### Instructions for the task
Pull out the lines of text from every item below and reproduce each one word for word.

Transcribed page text

◇ ◇ ◇ ◇

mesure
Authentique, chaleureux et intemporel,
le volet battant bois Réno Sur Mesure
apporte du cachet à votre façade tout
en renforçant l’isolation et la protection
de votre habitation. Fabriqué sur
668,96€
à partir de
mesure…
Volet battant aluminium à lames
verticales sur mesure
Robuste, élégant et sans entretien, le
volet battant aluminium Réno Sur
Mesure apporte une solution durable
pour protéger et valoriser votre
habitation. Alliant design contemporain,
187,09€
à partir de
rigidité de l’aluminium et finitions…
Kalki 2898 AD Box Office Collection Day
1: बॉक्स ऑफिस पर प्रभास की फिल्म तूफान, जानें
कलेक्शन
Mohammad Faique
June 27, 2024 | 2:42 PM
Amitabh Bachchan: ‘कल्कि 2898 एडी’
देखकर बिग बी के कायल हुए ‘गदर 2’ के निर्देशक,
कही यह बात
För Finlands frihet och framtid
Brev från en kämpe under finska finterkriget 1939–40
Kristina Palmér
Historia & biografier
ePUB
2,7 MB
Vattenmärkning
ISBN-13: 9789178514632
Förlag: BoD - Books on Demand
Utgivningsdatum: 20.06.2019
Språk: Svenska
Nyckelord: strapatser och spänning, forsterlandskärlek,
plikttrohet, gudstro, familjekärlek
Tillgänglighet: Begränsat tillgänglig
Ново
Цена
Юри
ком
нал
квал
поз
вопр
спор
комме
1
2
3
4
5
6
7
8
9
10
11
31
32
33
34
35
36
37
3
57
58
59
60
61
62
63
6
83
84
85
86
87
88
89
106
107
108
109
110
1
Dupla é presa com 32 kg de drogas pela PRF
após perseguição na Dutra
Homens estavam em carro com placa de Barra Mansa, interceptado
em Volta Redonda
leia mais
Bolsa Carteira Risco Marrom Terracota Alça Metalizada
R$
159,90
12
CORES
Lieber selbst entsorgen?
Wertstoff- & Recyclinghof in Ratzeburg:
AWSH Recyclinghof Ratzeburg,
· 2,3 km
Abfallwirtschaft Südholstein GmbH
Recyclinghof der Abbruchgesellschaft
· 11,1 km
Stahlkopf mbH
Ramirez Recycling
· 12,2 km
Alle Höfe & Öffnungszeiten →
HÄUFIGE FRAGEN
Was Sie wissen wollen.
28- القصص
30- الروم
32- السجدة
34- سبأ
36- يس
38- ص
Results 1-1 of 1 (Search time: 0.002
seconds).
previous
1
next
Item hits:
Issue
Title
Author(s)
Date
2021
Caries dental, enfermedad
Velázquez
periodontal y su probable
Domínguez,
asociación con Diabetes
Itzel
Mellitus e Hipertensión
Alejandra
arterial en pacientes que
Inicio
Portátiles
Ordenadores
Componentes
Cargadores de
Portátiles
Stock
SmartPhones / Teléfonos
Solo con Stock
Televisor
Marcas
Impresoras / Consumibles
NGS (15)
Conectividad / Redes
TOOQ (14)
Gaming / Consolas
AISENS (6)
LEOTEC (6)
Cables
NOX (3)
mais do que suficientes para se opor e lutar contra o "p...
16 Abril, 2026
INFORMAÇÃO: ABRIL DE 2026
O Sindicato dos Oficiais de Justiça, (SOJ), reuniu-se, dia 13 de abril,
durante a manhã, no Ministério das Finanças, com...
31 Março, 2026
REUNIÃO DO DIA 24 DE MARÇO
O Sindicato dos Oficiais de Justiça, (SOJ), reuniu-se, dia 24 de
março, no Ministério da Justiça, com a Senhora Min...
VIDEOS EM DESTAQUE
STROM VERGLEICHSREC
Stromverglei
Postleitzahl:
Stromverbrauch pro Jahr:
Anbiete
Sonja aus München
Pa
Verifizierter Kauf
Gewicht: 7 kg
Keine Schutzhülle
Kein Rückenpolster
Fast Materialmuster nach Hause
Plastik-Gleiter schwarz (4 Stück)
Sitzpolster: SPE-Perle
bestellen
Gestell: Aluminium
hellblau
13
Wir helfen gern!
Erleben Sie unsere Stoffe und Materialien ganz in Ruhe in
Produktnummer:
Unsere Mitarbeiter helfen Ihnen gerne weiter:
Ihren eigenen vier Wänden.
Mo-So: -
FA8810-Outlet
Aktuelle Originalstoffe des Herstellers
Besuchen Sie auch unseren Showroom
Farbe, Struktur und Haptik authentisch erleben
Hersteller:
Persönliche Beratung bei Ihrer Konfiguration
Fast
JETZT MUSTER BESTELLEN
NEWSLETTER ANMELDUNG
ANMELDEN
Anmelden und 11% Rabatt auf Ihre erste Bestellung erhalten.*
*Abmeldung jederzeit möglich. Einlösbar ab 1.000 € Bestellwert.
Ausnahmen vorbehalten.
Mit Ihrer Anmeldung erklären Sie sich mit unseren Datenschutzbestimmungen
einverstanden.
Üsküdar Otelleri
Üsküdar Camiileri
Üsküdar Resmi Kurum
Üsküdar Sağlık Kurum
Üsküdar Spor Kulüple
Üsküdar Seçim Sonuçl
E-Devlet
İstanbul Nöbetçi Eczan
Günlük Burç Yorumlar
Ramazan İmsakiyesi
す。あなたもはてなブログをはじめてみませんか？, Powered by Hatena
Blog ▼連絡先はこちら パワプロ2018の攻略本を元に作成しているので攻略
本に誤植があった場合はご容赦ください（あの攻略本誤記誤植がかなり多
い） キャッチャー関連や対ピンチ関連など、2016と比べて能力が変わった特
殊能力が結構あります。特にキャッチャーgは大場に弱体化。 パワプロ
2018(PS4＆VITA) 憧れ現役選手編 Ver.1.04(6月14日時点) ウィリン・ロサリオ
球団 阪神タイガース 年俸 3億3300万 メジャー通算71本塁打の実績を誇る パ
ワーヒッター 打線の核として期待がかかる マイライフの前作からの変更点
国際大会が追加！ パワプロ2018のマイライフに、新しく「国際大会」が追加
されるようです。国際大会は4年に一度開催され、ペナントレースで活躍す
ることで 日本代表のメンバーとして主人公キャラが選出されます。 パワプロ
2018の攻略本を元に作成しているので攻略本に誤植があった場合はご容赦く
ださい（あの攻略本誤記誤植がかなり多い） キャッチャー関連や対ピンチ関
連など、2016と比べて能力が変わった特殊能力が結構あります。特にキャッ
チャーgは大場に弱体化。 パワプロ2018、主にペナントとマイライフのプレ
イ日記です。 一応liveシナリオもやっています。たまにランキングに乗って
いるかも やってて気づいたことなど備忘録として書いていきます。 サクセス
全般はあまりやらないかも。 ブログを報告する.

◇ ◇ ◇ ◇

### Result of the task
mesure
Authentique, chaleureux et intemporel,
le volet battant bois Réno Sur Mesure
apporte du cachet à votre façade tout
en renforçant l’isolation et la protection
de votre habitation. Fabriqué sur
668,96€
à partir de
mesure…
Volet battant aluminium à lames
verticales sur mesure
Robuste, élégant et sans entretien, le
volet battant aluminium Réno Sur
Mesure apporte une solution durable
pour protéger et valoriser votre
habitation. Alliant design contemporain,
187,09€
à partir de
rigidité de l’aluminium et finitions…
Kalki 2898 AD Box Office Collection Day
1: बॉक्स ऑफिस पर प्रभास की फिल्म तूफान, जानें
कलेक्शन
Mohammad Faique
June 27, 2024 | 2:42 PM
Amitabh Bachchan: ‘कल्कि 2898 एडी’
देखकर बिग बी के कायल हुए ‘गदर 2’ के निर्देशक,
कही यह बात
För Finlands frihet och framtid
Brev från en kämpe under finska finterkriget 1939–40
Kristina Palmér
Historia & biografier
ePUB
2,7 MB
Vattenmärkning
ISBN-13: 9789178514632
Förlag: BoD - Books on Demand
Utgivningsdatum: 20.06.2019
Språk: Svenska
Nyckelord: strapatser och spänning, forsterlandskärlek,
plikttrohet, gudstro, familjekärlek
Tillgänglighet: Begränsat tillgänglig
Ново
Цена
Юри
ком
нал
квал
поз
вопр
спор
комме
1
2
3
4
5
6
7
8
9
10
11
31
32
33
34
35
36
37
3
57
58
59
60
61
62
63
6
83
84
85
86
87
88
89
106
107
108
109
110
1
Dupla é presa com 32 kg de drogas pela PRF
após perseguição na Dutra
Homens estavam em carro com placa de Barra Mansa, interceptado
em Volta Redonda
leia mais
Bolsa Carteira Risco Marrom Terracota Alça Metalizada
R$
159,90
12
CORES
Lieber selbst entsorgen?
Wertstoff- & Recyclinghof in Ratzeburg:
AWSH Recyclinghof Ratzeburg,
· 2,3 km
Abfallwirtschaft Südholstein GmbH
Recyclinghof der Abbruchgesellschaft
· 11,1 km
Stahlkopf mbH
Ramirez Recycling
· 12,2 km
Alle Höfe & Öffnungszeiten →
HÄUFIGE FRAGEN
Was Sie wissen wollen.
28- القصص
30- الروم
32- السجدة
34- سبأ
36- يس
38- ص
Results 1-1 of 1 (Search time: 0.002
seconds).
previous
1
next
Item hits:
Issue
Title
Author(s)
Date
2021
Caries dental, enfermedad
Velázquez
periodontal y su probable
Domínguez,
asociación con Diabetes
Itzel
Mellitus e Hipertensión
Alejandra
arterial en pacientes que
Inicio
Portátiles
Ordenadores
Componentes
Cargadores de
Portátiles
Stock
SmartPhones / Teléfonos
Solo con Stock
Televisor
Marcas
Impresoras / Consumibles
NGS (15)
Conectividad / Redes
TOOQ (14)
Gaming / Consolas
AISENS (6)
LEOTEC (6)
Cables
NOX (3)
mais do que suficientes para se opor e lutar contra o "p...
16 Abril, 2026
INFORMAÇÃO: ABRIL DE 2026
O Sindicato dos Oficiais de Justiça, (SOJ), reuniu-se, dia 13 de abril,
durante a manhã, no Ministério das Finanças, com...
31 Março, 2026
REUNIÃO DO DIA 24 DE MARÇO
O Sindicato dos Oficiais de Justiça, (SOJ), reuniu-se, dia 24 de
março, no Ministério da Justiça, com a Senhora Min...
VIDEOS EM DESTAQUE
STROM VERGLEICHSREC
Stromverglei
Postleitzahl:
Stromverbrauch pro Jahr:
Anbiete
Sonja aus München
Pa
Verifizierter Kauf
Gewicht: 7 kg
Keine Schutzhülle
Kein Rückenpolster
Fast Materialmuster nach Hause
Plastik-Gleiter schwarz (4 Stück)
Sitzpolster: SPE-Perle
bestellen
Gestell: Aluminium
hellblau
13
Wir helfen gern!
Erleben Sie unsere Stoffe und Materialien ganz in Ruhe in
Produktnummer:
Unsere Mitarbeiter helfen Ihnen gerne weiter:
Ihren eigenen vier Wänden.
Mo-So: -
FA8810-Outlet
Aktuelle Originalstoffe des Herstellers
Besuchen Sie auch unseren Showroom
Farbe, Struktur und Haptik authentisch erleben
Hersteller:
Persönliche Beratung bei Ihrer Konfiguration
Fast
JETZT MUSTER BESTELLEN
NEWSLETTER ANMELDUNG
ANMELDEN
Anmelden und 11% Rabatt auf Ihre erste Bestellung erhalten.*
*Abmeldung jederzeit möglich. Einlösbar ab 1.000 € Bestellwert.
Ausnahmen vorbehalten.
Mit Ihrer Anmeldung erklären Sie sich mit unseren Datenschutzbestimmungen
einverstanden.
Üsküdar Otelleri
Üsküdar Camiileri
Üsküdar Resmi Kurum
Üsküdar Sağlık Kurum
Üsküdar Spor Kulüple
Üsküdar Seçim Sonuçl
E-Devlet
İstanbul Nöbetçi Eczan
Günlük Burç Yorumlar
Ramazan İmsakiyesi
す。あなたもはてなブログをはじめてみませんか？, Powered by Hatena
Blog ▼連絡先はこちら パワプロ2018の攻略本を元に作成しているので攻略
本に誤植があった場合はご容赦ください（あの攻略本誤記誤植がかなり多
い） キャッチャー関連や対ピンチ関連など、2016と比べて能力が変わった特
殊能力が結構あります。特にキャッチャーgは大場に弱体化。 パワプロ
2018(PS4＆VITA) 憧れ現役選手編 Ver.1.04(6月14日時点) ウィリン・ロサリオ
球団 阪神タイガース 年俸 3億3300万 メジャー通算71本塁打の実績を誇る パ
ワーヒッター 打線の核として期待がかかる マイライフの前作からの変更点
国際大会が追加！ パワプロ2018のマイライフに、新しく「国際大会」が追加
されるようです。国際大会は4年に一度開催され、ペナントレースで活躍す
ることで 日本代表のメンバーとして主人公キャラが選出されます。 パワプロ
2018の攻略本を元に作成しているので攻略本に誤植があった場合はご容赦く
ださい（あの攻略本誤記誤植がかなり多い） キャッチャー関連や対ピンチ関
連など、2016と比べて能力が変わった特殊能力が結構あります。特にキャッ
チャーgは大場に弱体化。 パワプロ2018、主にペナントとマイライフのプレ
イ日記です。 一応liveシナリオもやっています。たまにランキングに乗って
いるかも やってて気づいたことなど備忘録として書いていきます。 サクセス
全般はあまりやらないかも。 ブログを報告する.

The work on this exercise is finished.